Task list |
(A) Check the article on PRC data laws in cross-border disputes below against each statement, answering yes or no and quoting the deciding words: (i) PRC authorities have raided the offices of international consulting and investigations firms; (ii) the court granted the company's motion to dismiss; (iii) the company's outside litigation counsel objected to the expedited discovery schedule.
(B) Carry on the article on PRC data laws in cross-border disputes below, starting right after its final sentence.

Navigating PRC data laws in cross-border disputes
July 2023 | SPOTLIGHT | LITIGATION & DISPUTE RESOLUTION
Financier Worldwide Magazine
July 2023 Issue
In today’s international business space, companies are increasingly subject to overlapping and sometimes conflicting legal obligations from different jurisdictions. These challenges are particularly heightened in the area of data privacy.
Nowhere are the stakes of this rapidly changing legal landscape more pronounced than in transnational legal conflicts involving US and other Western companies operating in the People’s Republic of China (PRC). Both are moving to protect their citizens’ and stakeholders’ data. PRC authorities have enacted a series of privacy laws and initiated several enforcement actions on national security grounds. They have raided the offices and interrogated the local staff of international consulting and investigations firms.
Multinational companies that need to access or export data located in China for foreign legal proceedings have to carefully navigate PRC legal requirements or they may find themselves in the same position as the abovementioned firms.
Under what circumstances could these issues arise? Let us say the individual in question is the general counsel of a US company with operations in China. They have been overseeing an ongoing litigation in a US federal court alleging that the company’s Chinese subsidiary misrepresented its financials and business prospects. The company believes and has been telling investors the allegations in the lawsuit are meritless.
Unfortunately, the court denies the company’s motion to dismiss, reasoning that while it is inclined to grant the company’s motion, there are a small number of disputed issues of fact that can only be cleared up by discovery, which the court believes can be targeted. To that end, the court sets an expedited discovery schedule, to which the company’s outside litigation counsel has agreed. The company wants this case to be over with quickly because, confidentially, it is pursuing a corporate transaction where the counterparty has expressed concerns about the overhang of unresolved litigation concerning the China business, which represents a substantial portion of the company’s overall revenue.

Material shown |
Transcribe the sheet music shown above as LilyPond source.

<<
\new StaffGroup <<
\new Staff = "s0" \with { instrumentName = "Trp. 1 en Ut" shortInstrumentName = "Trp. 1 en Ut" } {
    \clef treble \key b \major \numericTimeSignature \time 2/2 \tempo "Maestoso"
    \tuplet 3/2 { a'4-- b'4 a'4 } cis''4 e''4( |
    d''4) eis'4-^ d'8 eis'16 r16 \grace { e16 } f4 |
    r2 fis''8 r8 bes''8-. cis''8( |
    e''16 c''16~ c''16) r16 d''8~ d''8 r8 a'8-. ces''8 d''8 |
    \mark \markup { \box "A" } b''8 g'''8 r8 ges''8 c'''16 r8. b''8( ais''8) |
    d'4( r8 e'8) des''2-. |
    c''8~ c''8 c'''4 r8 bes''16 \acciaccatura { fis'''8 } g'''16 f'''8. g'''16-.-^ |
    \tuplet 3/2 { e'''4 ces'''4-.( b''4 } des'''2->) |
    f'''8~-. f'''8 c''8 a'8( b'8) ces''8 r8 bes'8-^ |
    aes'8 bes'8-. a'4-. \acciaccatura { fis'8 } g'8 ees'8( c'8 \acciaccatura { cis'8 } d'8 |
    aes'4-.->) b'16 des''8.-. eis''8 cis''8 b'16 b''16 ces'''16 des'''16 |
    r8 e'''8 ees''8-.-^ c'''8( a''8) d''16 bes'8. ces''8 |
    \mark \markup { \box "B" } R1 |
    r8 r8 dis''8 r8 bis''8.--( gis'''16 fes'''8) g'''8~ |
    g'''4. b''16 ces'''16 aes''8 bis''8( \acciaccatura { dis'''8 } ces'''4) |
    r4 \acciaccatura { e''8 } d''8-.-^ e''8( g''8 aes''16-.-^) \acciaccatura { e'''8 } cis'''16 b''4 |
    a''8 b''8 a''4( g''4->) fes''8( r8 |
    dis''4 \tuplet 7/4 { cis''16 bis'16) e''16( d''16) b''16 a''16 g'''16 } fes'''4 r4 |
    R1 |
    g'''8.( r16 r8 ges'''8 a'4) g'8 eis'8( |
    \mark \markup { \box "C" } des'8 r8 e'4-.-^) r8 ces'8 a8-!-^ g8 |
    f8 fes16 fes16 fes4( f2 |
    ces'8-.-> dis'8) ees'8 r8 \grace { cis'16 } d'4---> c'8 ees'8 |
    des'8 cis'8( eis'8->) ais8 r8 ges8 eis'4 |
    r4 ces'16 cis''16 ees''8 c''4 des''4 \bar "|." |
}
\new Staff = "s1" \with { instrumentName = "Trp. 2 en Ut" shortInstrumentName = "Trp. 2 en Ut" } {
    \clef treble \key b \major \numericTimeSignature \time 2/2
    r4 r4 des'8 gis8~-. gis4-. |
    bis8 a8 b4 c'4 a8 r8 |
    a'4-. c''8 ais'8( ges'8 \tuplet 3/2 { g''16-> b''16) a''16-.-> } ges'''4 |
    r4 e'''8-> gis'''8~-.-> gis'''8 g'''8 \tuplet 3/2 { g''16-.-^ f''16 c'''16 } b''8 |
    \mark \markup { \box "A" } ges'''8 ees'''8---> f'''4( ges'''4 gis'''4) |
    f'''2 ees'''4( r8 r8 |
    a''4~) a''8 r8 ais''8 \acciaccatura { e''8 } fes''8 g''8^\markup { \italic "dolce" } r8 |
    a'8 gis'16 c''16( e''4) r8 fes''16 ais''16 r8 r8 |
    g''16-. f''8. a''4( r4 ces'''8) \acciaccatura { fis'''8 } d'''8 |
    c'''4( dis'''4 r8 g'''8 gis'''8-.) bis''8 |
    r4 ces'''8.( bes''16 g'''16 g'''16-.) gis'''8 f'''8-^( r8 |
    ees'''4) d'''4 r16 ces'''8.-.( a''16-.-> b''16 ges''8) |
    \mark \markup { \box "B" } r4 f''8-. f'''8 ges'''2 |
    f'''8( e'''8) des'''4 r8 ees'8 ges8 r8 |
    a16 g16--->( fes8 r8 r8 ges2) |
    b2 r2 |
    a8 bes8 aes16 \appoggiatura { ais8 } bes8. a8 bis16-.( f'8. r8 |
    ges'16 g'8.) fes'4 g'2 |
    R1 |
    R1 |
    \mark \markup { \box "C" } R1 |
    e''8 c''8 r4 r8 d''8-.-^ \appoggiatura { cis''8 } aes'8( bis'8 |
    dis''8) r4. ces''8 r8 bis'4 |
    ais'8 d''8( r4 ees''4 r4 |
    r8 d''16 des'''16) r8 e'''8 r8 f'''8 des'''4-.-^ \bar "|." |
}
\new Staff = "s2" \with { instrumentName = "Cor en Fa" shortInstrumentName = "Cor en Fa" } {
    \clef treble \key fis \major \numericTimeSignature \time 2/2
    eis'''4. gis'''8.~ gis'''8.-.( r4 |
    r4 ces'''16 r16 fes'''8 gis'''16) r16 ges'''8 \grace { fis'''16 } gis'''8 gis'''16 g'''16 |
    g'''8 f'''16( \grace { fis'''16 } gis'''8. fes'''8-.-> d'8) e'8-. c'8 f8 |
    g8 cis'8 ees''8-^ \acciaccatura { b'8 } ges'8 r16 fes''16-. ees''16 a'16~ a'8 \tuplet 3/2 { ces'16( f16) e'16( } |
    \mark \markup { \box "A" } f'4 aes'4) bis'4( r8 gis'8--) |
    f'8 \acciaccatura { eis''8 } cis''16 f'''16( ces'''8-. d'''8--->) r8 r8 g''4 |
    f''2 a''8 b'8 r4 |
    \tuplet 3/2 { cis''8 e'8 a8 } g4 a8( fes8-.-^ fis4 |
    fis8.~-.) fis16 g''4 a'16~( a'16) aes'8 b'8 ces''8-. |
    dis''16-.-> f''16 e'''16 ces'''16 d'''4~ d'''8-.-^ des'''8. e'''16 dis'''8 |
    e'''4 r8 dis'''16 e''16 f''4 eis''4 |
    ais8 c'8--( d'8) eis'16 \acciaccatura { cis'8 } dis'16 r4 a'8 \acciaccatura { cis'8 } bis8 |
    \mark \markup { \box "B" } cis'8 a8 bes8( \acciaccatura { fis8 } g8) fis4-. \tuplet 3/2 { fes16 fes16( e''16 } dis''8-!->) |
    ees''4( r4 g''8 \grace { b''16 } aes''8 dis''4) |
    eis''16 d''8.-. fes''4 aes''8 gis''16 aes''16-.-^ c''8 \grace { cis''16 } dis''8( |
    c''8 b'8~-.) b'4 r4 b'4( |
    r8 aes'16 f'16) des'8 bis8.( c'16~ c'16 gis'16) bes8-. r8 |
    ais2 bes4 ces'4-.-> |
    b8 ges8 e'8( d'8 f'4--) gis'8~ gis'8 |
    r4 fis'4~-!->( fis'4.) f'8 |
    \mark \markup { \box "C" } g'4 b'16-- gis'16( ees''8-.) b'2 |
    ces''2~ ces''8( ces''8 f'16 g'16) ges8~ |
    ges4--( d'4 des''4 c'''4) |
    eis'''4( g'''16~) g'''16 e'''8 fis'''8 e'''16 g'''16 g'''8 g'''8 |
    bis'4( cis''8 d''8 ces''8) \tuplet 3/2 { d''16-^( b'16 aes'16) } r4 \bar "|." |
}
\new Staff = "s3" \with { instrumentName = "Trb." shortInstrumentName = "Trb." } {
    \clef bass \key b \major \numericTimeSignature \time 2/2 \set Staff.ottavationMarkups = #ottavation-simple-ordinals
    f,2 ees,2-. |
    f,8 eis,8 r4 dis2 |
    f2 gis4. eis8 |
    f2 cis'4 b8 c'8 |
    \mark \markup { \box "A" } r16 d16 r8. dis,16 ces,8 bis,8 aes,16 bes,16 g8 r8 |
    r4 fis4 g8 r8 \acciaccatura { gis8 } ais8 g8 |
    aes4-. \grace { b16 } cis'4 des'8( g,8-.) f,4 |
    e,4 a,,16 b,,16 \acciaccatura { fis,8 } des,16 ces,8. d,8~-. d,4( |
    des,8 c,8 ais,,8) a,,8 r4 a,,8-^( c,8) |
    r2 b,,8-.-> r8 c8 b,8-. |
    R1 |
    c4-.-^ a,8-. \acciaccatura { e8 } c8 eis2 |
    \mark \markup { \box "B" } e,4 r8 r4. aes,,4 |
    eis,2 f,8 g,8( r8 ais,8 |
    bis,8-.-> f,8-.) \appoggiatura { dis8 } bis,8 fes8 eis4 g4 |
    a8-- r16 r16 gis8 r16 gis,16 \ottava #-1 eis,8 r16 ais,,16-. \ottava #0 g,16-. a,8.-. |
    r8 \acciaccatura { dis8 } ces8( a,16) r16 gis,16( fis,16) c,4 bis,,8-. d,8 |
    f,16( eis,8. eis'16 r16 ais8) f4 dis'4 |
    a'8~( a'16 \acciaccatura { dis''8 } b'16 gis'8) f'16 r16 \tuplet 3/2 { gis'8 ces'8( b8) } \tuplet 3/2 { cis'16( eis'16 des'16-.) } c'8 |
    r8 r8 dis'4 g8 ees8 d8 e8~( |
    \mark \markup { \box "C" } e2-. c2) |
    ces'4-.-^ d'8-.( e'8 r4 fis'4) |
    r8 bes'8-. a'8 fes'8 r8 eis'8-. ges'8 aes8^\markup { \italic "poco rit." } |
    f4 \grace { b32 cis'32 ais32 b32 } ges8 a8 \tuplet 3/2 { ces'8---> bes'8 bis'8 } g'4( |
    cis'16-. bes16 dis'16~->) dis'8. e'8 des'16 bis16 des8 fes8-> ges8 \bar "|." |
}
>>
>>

Per-task answers |
(A)
(i) Yes: "They have raided the offices and interrogated the local staff of international consulting and investigations firms."
(ii) No: "the court denies the company’s motion to dismiss"
(iii) No: "the court sets an expedited discovery schedule, to which the company’s outside litigation counsel has agreed."

(B)
The company is therefore stunned when its Chinese colleagues tell it that the lion’s share of relevant documents, including documents helpful to the company’s defence, cannot be sent out of China, much less shared with US plaintiffs and their counsel, due to data restrictions under PRC law.
Violations of such restrictions can have significant consequences. Nonetheless, complying with these data restrictions would mean, not only that the company would miss the court’s expedited discovery deadlines, but also that it might face the prospect of an additional lawsuit challenging the company’s earlier statements about the likelihood of prevailing in this lawsuit, and could jeopardise the corporate transaction when these obstacles come to light.
This article is designed to provide a high-level overview of some of the complications of dealing with these issues, set forth a summary of the key Chinese data privacy and state secrecy laws and regulations governing this area, and provide some practical advice on handling such scenarios. We discuss the management of US courts and recommend considering opening a dialogue with PRC approval authorities early, as well as potentially inviting opposing counsel to China to view the relevant discovery.
Key Chinese data privacy and state secrecy regulations
The PRC’s Data Security Law (DSL), Personal Information Protection Law (PIPL), Cybersecurity Law and State Secrets Laws constitute a new web of legislation that governs how companies must approach Chinese data, as outlined below.
The DSL (effective in November 2021) expands localisation and transfer requirements for certain types of data and handlers. Notably, it prohibits companies from providing data stored in China to a foreign judicial or law enforcement agency without the prior approval of relevant PRC authorities.
The PIPL (effective in November 2021) governs how PRC personal data should be handled. It relies on legal principles of notice, consent, necessity and proportionality and, like the DSL, restricts exporting PRC personal data overseas.
The Cybersecurity Law (effective in June 2017) concerns “network partners” and requires localisation of both personal data and important data concerning critical information infrastructures.
The relevant State Secrets Laws define “state secrets” very broadly and could subject violators to potentially significant penalties.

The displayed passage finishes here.